By Bakary Sidibe
I first became acutely aware of the healthcare needs of remote communities nearly twenty years ago when I was Peace Corps Volunteer in East Timor at the end of the conflict (serving as a community health promotion volunteer). I spent a year living with a host family in a small town nearly 45 minutes’ drive from the capital city, Dili, and the nearest health facility.
When a family decided to name their ninth child after me, I was hugely honored. But just few days later, baby Bakary fell sick. His chest and face turned pale blue. I knew this was a symptom of asphyxia and it was beyond my meager medical experience to treat him. We needed access to a community health worker (CHW) or a trained traditional midwife, or to rapidly get him to the health facility. But there were no skilled health providers nearby, and given it was nighttime, there was no electricity and neither the host family nor anyone in the community had the means to transport him to the facility. Instead, we called on the mother-in-law, the local woman who had helped to deliver baby Bakary, but she too was at a loss at what to do. Around 10pm, baby Bakary died.
It is a common story. Millions of babies in remote areas around the world die of preventable or treatable conditions. But there are solutions. There is growing evidence that basing primary health care in communities can considerably improve child survival. Research has shown that CHWs who are trained, incentivized, supported, and have a recognized role within the health system structure, can successfully treat and mitigate manage childhood preventable diseases and refer complicated cases to health facilities. However, despite this evidence, people living in remote communities still find it difficult or even impossible to get the treatment they need. According the World Health Organization (WHO) and the World Bank, 400 million people worldwide still do not have access to health services.

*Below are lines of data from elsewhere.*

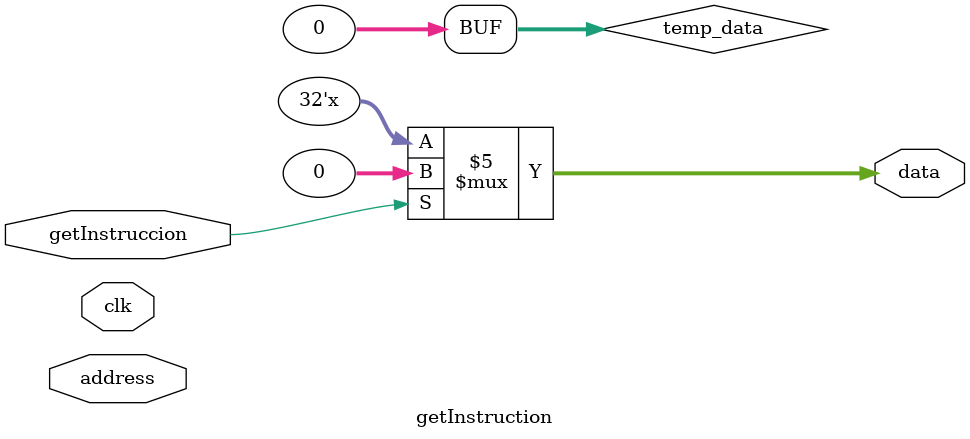
<source format=sv>
module getInstruction(
    input clk,
    input getInstruccion,
    input [7:0] address,
    output logic [31:0] data
);

	logic [31:0] temp_data = 0;
	
   instruction_memory ROM (
		.address(address),
      .clock(clk),
      .q(temp_data)
   );
	 

    always @* begin
        if (getInstruccion == 1) begin
            data = temp_data;
        end
    end

endmodule

</source>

Lack of access to care remains one of the major health challenges, particularly in post-conflict and resource-limited countries. These countries often lack health system policies, sufficient health centers or clinics, drugs and medications, and a shortage of trained physicians and nurses. In addition, they face the challenges of damaged or extremely limited infrastructure. To improve the situation, it is crucial that community-based primary health care becomes a prominent component of a country’s national health policy and strategy. The community must be engaged and included in the process so they have the power to make decisions and help to manage their own health.
The health systems of post conflict and resource-limited countries also must be prepared to respond effectively to a major outbreak. I now work in Liberia, which along with neighboring Sierra Leone and Guinea, was devastated by Ebola. All three countries have limited resources and two of the three are post-conflict countries, with weakened and fragile health systems. Tragically, health workers were not equipped to respond to the outbreak safely, and lacked essential supplies like gloves and personal protective equipment needed to treat Ebola patients.
Today, with the support of the international community, Liberia is slowly building up its health system by establishing a national health workforce to provide basic preventative and curative services to the countries most remote communities. In Rivercess County, there are 225 CHW deployed to serve a remote population of approximately 37,000. The employment of these trusted members of the community to provide basic health services in their communities has become one of the foundations of the national health policy.
The impact has been felt in remote communities like Gorble, in Rivercess County, where the nearest health facility is a many hours walk away and required a two-hour journey by paddle canoe. Last year, Abednego James, the local Community Health Worker (in Liberia called a Community Health Assistant), discovered a 7-month old baby called Prince during his weekly house visits. The baby was malnourished and on edge of death. Previously, he would have died due to lack of access to healthcare. But with the support of the Community Health Services Supervisor (CHSS), Doris Kollie, and Abedego, Prince was referred to and transported to the nearest health facility , where he was screened and found to weigh just 5.5 pounds. He was immediately admitted to the in-patient feeding nutrition program and, a few weeks later, sent home and enrolled into the out-patient therapeutic feeding program and provided monthly with a supply of ready-to-use-therapeutic-food. After three months, he was finally discharged as a healthy baby. He is currently on a regular diet like all other members of his family.
I recently took a canoe and hiked to baby Prince’s village and saw a bright one-year old with chubby cheeks who is meeting his key developmental milestones, including trying to say new words and pull himself up to a stand. If a similar community health policy, system, and structure had been in place in East Timor all those years ago, my namesake, baby Bakary, might be a grown man by now.
Bakary Sidibe – Country Director Last Mile Health Liberia and an Aspen New Voices Fellow.